To the disabled wheel chairs, even motorized ones, are just as important as pair of legs. That is why some citizens in the city of Newton became concerned when city police told residents that motorized wheel chairs were not allowed on city streets.
"We received complaints that from people who used motorized wheel chairs and other assistant vehicles in Newton were told it was against the law for them to use in the street," said Sharon Burt who is Independent Living Specialist.
Sharon Burt who works for L.I.F.E. an advocate for disabled people in this area people in this area took those complaints along with the state law to city officials.

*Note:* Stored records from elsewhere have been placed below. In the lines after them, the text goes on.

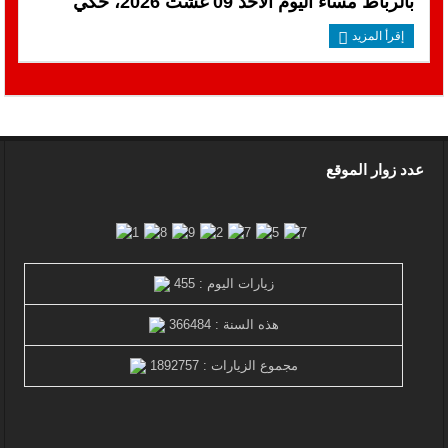
بالرباط مساء اليوم الاحد 09 غشت 2026، حكي
إقرأ المزيد
عدد زوار الموقع
زيارات اليوم : 455
هذه السنة : 366484
مجموع الزيارات : 1892757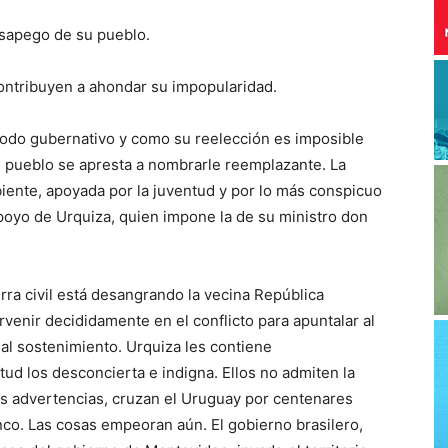
esapego de su pueblo.
ontribuyen a ahondar su impopularidad.
ríodo gubernativo y como su reelección es imposible
el pueblo se apresta a nombrarle reemplazante. La
iente, apoyada por la juventud y por lo más conspicuo
apoyo de Urquiza, quien impone la de su ministro don
ra civil está desangrando la vecina República
ervenir decididamente en el conflicto para apuntalar al
 al sostenimiento. Urquiza les contiene
tud los desconcierta e indigna. Ellos no admiten la
us advertencias, cruzan el Uruguay por centenares
lanco. Las cosas empeoran aún. El gobierno brasilero,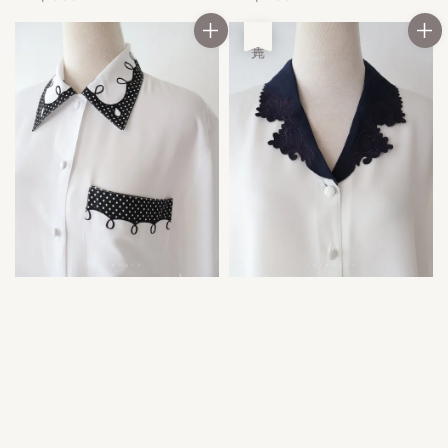
price
price
售完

Interestingly enough the city found that motorized vehicles were exempt from the state law, meaning they could be ridden anywhere from sidewalks to the streets, which brought up major safety concerns for the city.

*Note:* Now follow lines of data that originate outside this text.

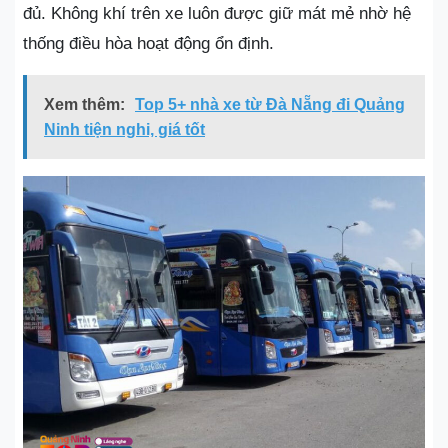
đủ. Không khí trên xe luôn được giữ mát mẻ nhờ hệ
thống điều hòa hoạt động ổn định.
Xem thêm:
Top 5+ nhà xe từ Đà Nẵng đi Quảng
Ninh tiện nghi, giá tốt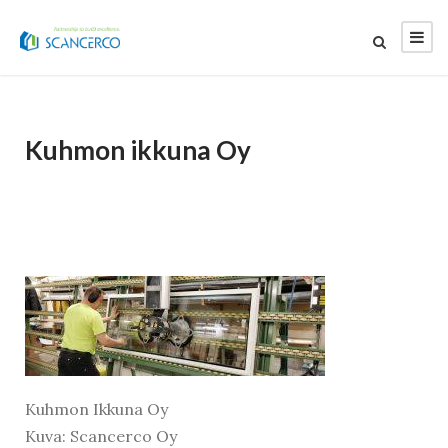
Kuhmon ikkuna Oy
Kuhmon Ikkuna Oy
Kuva: Scancerco Oy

In fact, Mayor Hamp Beaty said the city ordinance was "an issue of safety, if the state law allows it, we will stand behind the state law. We thought we were right and found out we weren't."
"I offered for our ADA specialist to go to Newton for no charge and come up with a plan for the city. If they had more curb cut ins they would not have the problem of these motorized vehicles in the street. And she could help find a cost effective way to make the city more wheel chair accessible," said Burt.
Cost effective is the operative word there. In fact, according to Mayor Hamp Beaty it’s not a matter of a willingness to meet American Disability Act regulations, it’s a money matter. That is they why the city is just now machine City Hall accessible. A new elevator, ADA approved bathroom and other improvements have been in the works for nearly five years, but they just recently received the $270,000 it cost to complete the project.
As for motorized wheelchairs, the city plans to change their ordinance in accordance with state law, which allows them anywhere that a bicycle goes.